Default Permissions

There are three groups created after migrate, which are Tester, System Admin and Administrator. Nitrate provides a script to set permissions for these default groups in order to be ready-for-use out of box. Run script, for example with production settings module:

python path/to/ --settings=tcms.settings.product setdefaultperms

If running Nitrate during development, just omit --settings option as tcms.settings.devel is already set in

Multiple authentication backends

Nitrate supports to enable multiple authentication backends via config in settings module.

Nitrate provides a few builtin authentication backends.


BugzillaBackend allows to verify username and password by a configured remote Bugzilla instance.

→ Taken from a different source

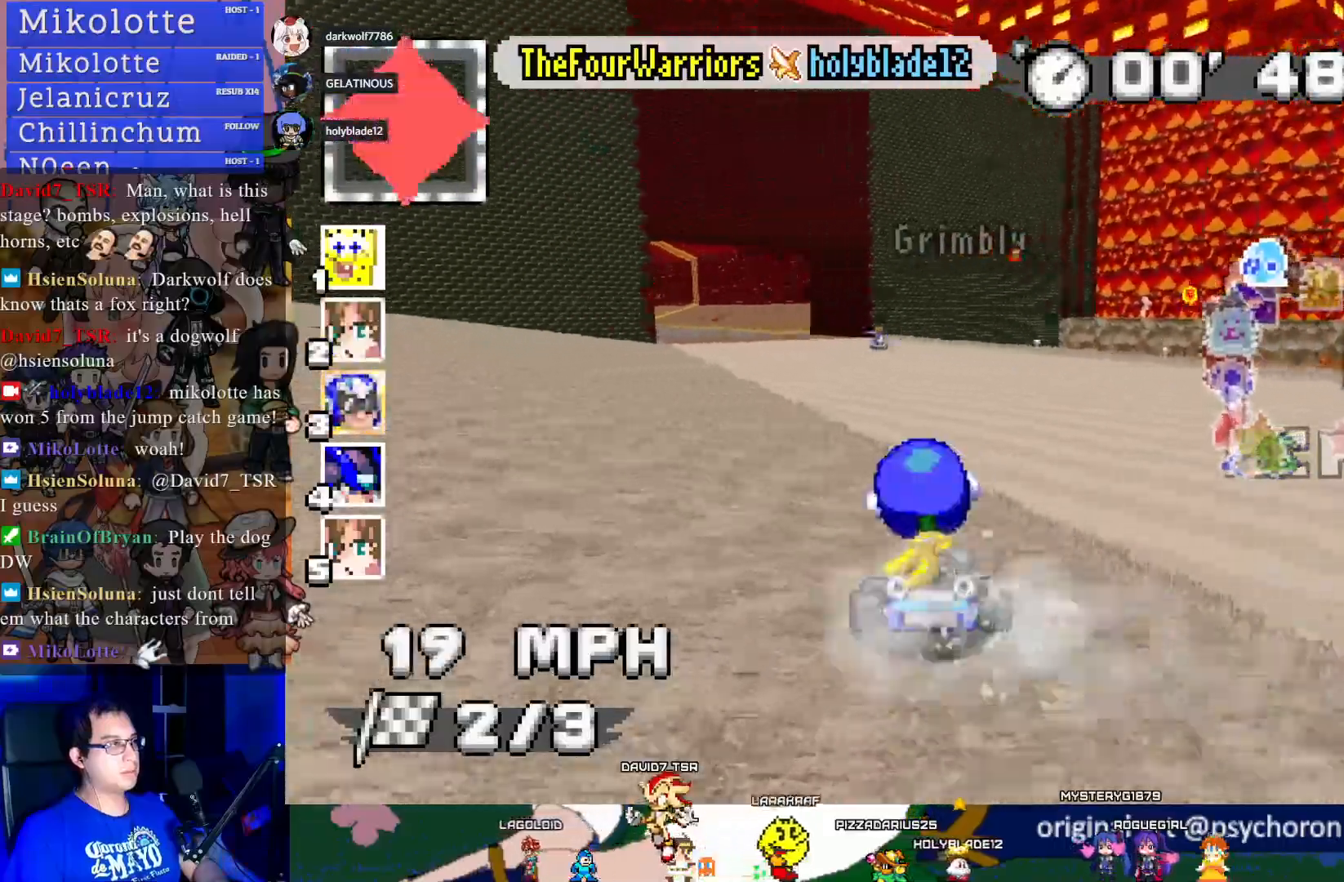
{"buttons": ["CROSS"], "left_stick": "center", "right_stick": "center", "events": []}
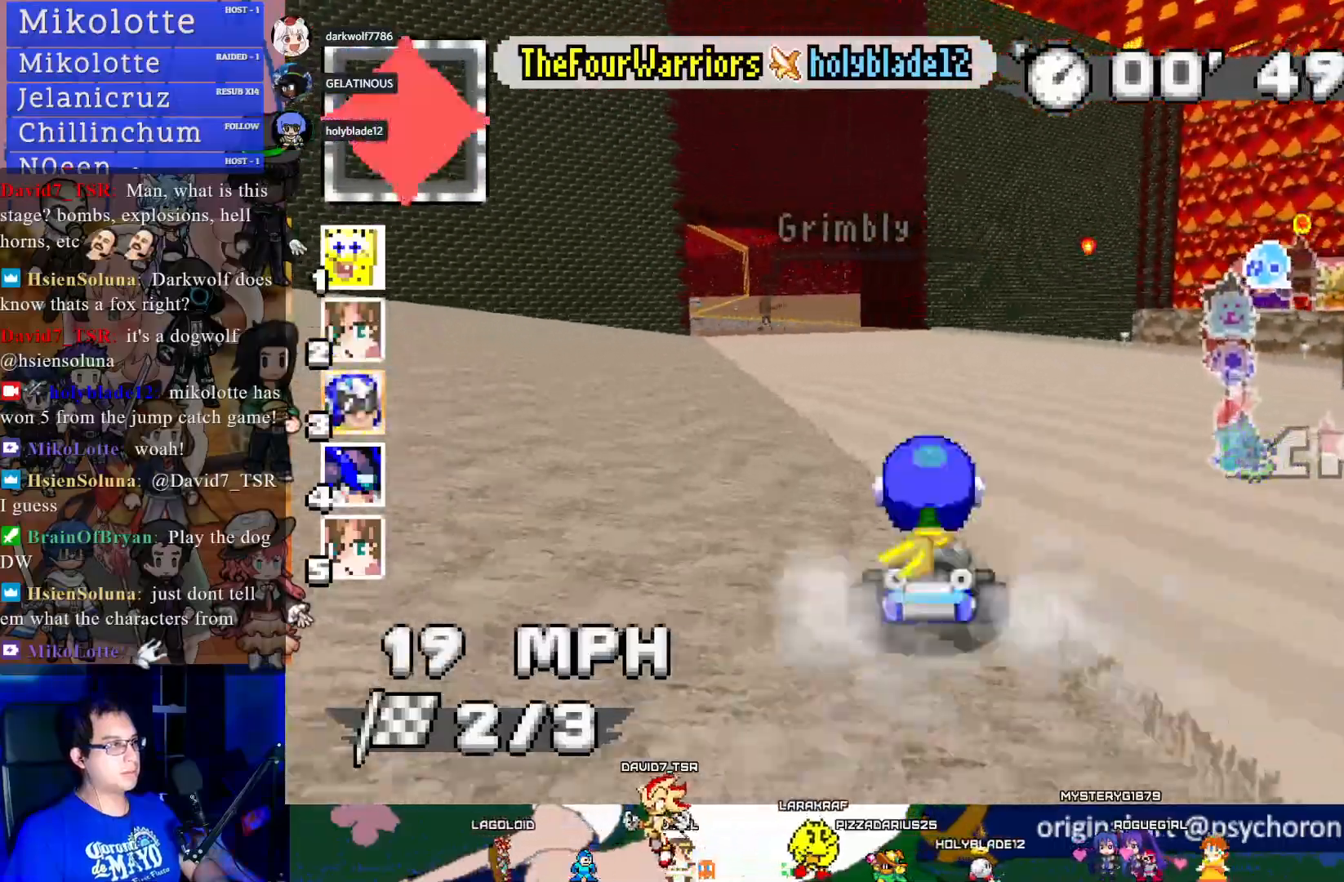
{"buttons": ["CROSS"], "left_stick": "center", "right_stick": "center", "events": [[267, "left_stick", "left"], [433, "left_stick", "center"]]}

Setting BUGZILLA_XMLRPC_URL to a valid XMLRPC URL. After logging into the remote Bugzilla instance successfully, Nitrate ensures to logout so that no user-specific session remains in server.

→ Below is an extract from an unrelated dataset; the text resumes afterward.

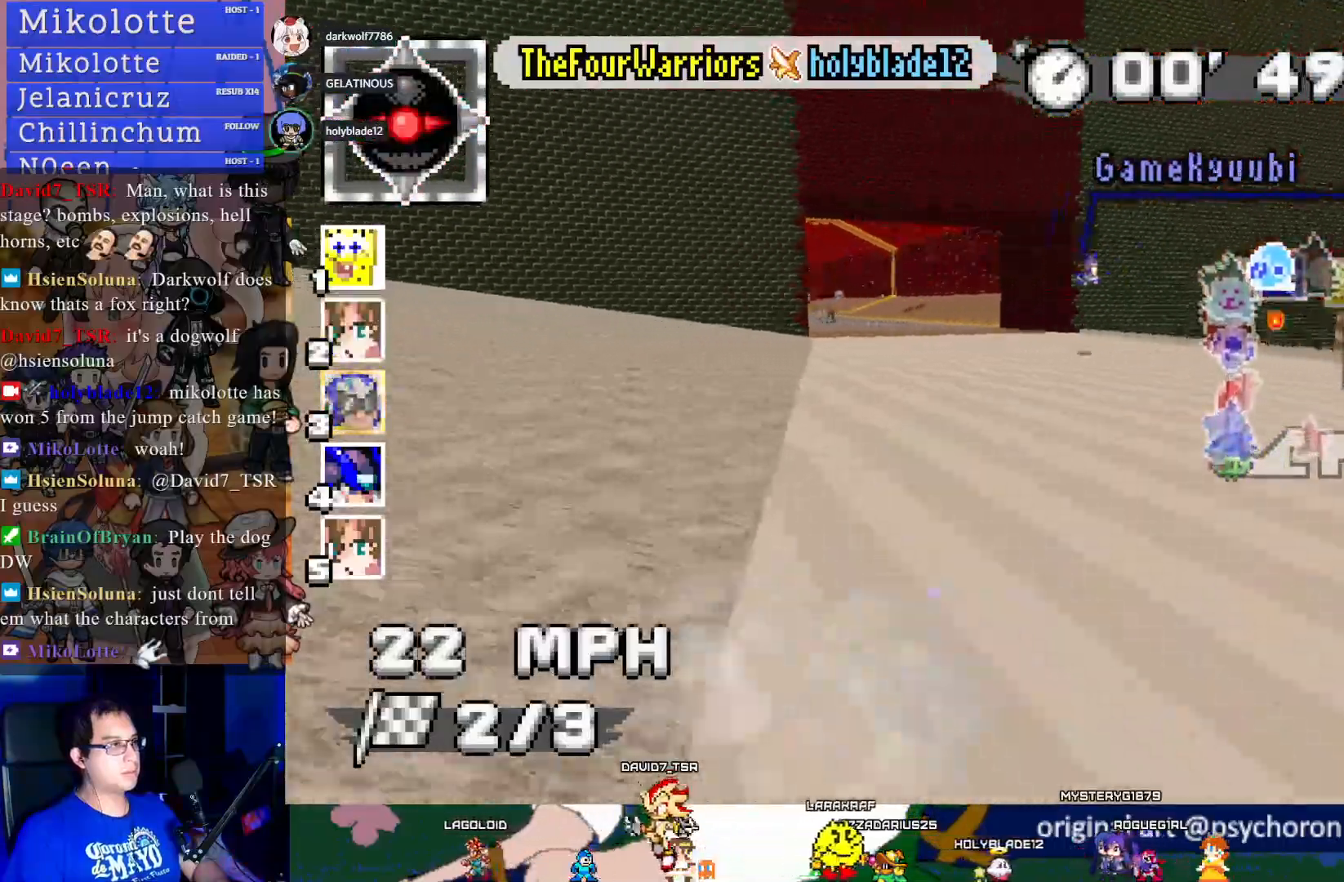
{"buttons": ["CROSS"], "left_stick": "center", "right_stick": "center", "events": [[200, "left_stick", "up"], [217, "L1", "down"], [283, "L1", "up"], [367, "L1", "down"], [450, "L1", "up"], [467, "left_stick", "center"]]}
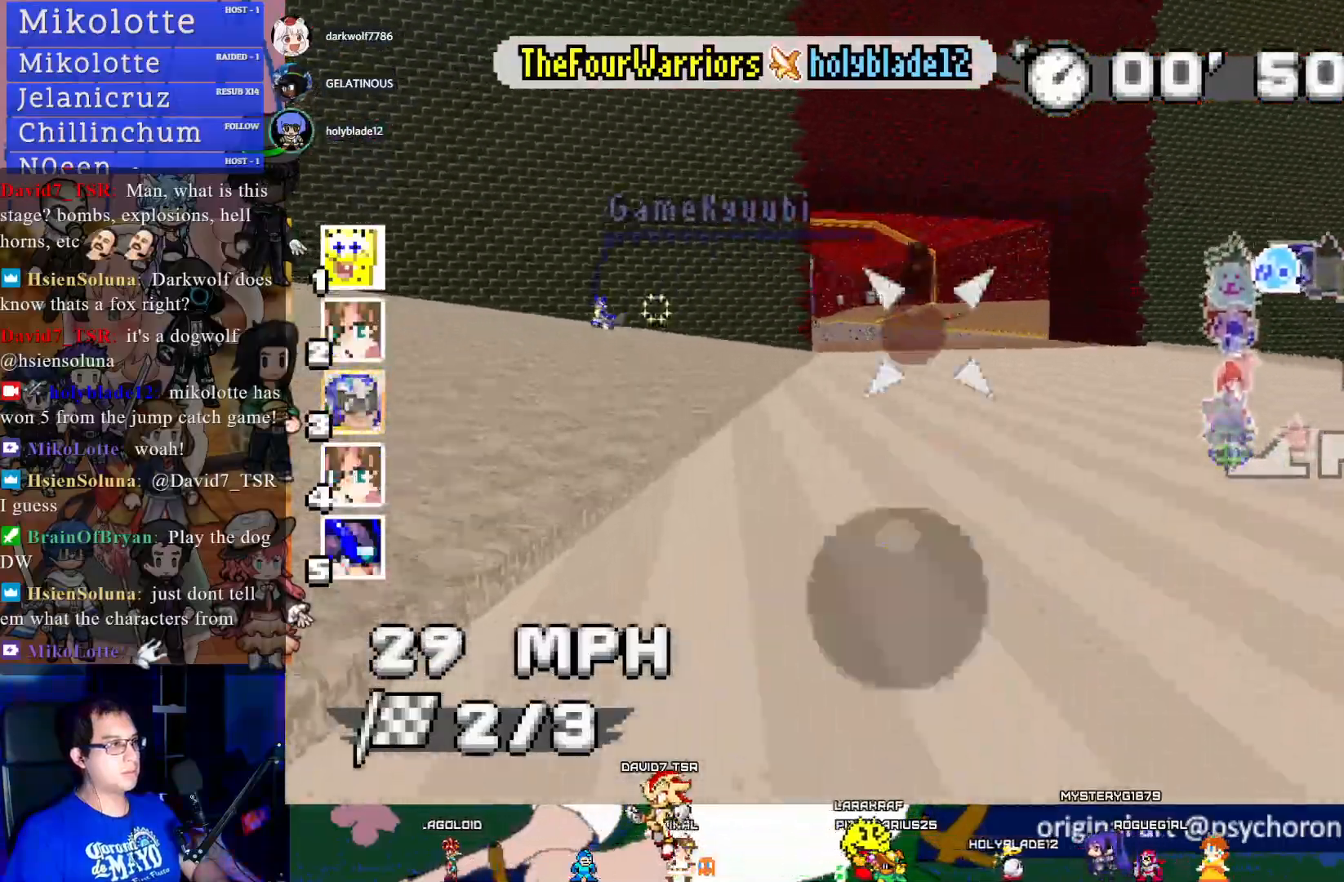
{"buttons": ["CROSS"], "left_stick": "center", "right_stick": "center", "events": []}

KerberosBackend checks username and password with KDC. Two things have to be configured properly.

  • krb5.conf must be configured with valid KDC hostnames.

  • KRB5_REALM in settings must have valid realm in the KDC.


ModAuthKerbBackend works with any frontend Web servers that is delegated to complete the actual Kerberos authentication in the negotiation way, that is the Simple and Protected GSSAPI Negotiation Mechanism (SPNEGO). ModAuthKerbBackend actually does not do anything to authenticate user who is trying to login. Instead, user is treated as authenticated as long as he or she passes the authentication by Web server.


If Apache web server is used to serve Nitrate, it is recommended to enable mod_auth_gssapi for SPNEGO. Refer to its README for details.

Social backends

In addition to builtin backends, Nitrate also works with a set of social authentication backends by integrating with 3rd party package Python Social Auth - Django. To enable some social authentication backends, it is recommended to read that package’s documentation to get familiar with the basic configuration steps. Then, administrator has to make some changes to settings manually.

  • Install dependent packages: pip install path/to/Nitrate[multiauth]

  • Add social_django to INSTALLED_APPS.

  • Add enabled authentication backends to AUTHENTICATION_BACKENDS. For example to enable Fedora OpenID connect, add social_core.backends.fedora.FedoraOpenId.

For more information, please refer to Django Framework section in Social Auth documentation. Please also note that, Nitrate does not use MongoDB and the template context processors.

Configure enabled backends

Enabled authentication backends have to be configured so that login web page could display UI elements correctly. To configure backends, define a mapping in settings, which is called ENABLED_AUTH_BACKENDS.


ENABLED_AUTH_BACKENDS is a mapping containing key/value pairs for two kinds of authentication backends. One requires to provide username and password from Web page. Key USERPWD is used for this type. Another one is the social backends that 3rd party services is responsible for authentication. Key SOCIAL is for that.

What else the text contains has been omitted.